* [WHAT YOU HAVE TO DO]: Copy every line of the rows below word for word, leaving the pictures out of your answer.
━━ RECORDED DATA ━━
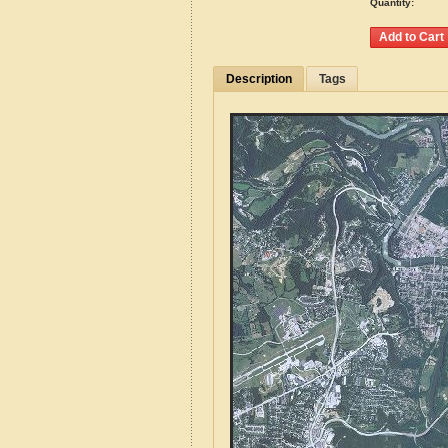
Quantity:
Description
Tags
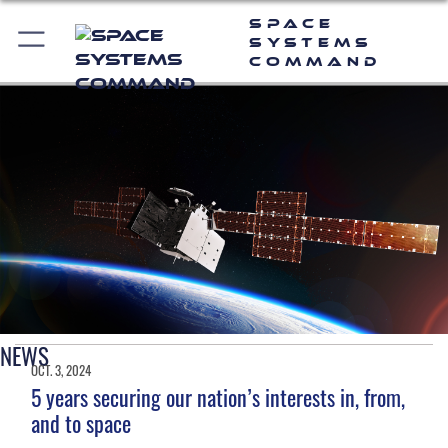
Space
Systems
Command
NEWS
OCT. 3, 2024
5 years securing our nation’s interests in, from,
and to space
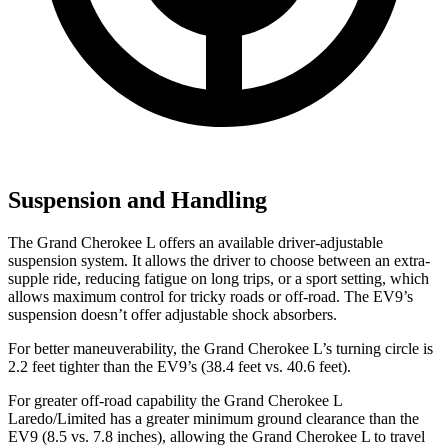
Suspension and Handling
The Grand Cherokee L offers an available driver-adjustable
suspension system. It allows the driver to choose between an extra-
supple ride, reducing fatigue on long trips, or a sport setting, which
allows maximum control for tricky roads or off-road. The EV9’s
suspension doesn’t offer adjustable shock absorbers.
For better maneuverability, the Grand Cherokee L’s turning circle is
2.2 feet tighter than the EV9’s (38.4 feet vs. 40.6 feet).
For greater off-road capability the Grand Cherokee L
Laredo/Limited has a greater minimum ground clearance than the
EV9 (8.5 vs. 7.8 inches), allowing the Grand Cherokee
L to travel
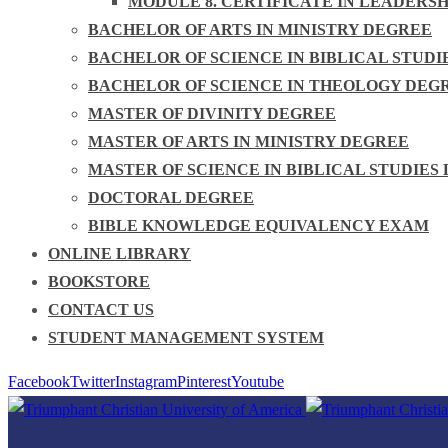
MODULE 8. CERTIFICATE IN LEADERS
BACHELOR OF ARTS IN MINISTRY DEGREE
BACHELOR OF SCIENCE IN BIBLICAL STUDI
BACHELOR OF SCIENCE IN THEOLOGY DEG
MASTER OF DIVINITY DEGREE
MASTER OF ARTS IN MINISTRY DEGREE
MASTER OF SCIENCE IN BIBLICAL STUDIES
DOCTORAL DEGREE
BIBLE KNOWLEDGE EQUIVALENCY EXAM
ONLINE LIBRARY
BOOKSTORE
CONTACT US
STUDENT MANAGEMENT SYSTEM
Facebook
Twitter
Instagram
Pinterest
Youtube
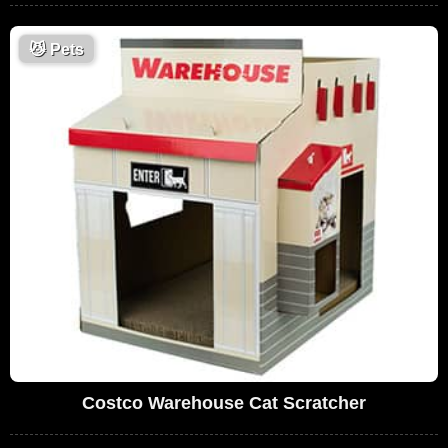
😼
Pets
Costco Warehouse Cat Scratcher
━━━
* [EXERCISE RESULT]:
Quantity:
Description
Tags
Space
Systems
Command
NEWS
OCT. 3, 2024
5 years securing our nation’s interests in, from,
and to space
Suspension and Handling
The Grand Cherokee L offers an available driver-adjustable
suspension system. It allows the driver to choose between an extra-
supple ride, reducing fatigue on long trips, or a sport setting, which
allows maximum control for tricky roads or off-road. The EV9’s
suspension doesn’t offer adjustable shock absorbers.
For better maneuverability, the Grand Cherokee L’s turning circle is
2.2 feet tighter than the EV9’s (38.4 feet vs. 40.6 feet).
For greater off-road capability the Grand Cherokee L
Laredo/Limited has a greater minimum ground clearance than the
EV9 (8.5 vs. 7.8 inches), allowing the Grand Cherokee
L to travel
MODULE 8. CERTIFICATE IN LEADERS
BACHELOR OF ARTS IN MINISTRY DEGREE
BACHELOR OF SCIENCE IN BIBLICAL STUDI
BACHELOR OF SCIENCE IN THEOLOGY DEG
MASTER OF DIVINITY DEGREE
MASTER OF ARTS IN MINISTRY DEGREE
MASTER OF SCIENCE IN BIBLICAL STUDIES
DOCTORAL DEGREE
BIBLE KNOWLEDGE EQUIVALENCY EXAM
ONLINE LIBRARY
BOOKSTORE
CONTACT US
STUDENT MANAGEMENT SYSTEM
Facebook
Twitter
Instagram
Pinterest
Youtube
😼
Pets
Costco Warehouse Cat Scratcher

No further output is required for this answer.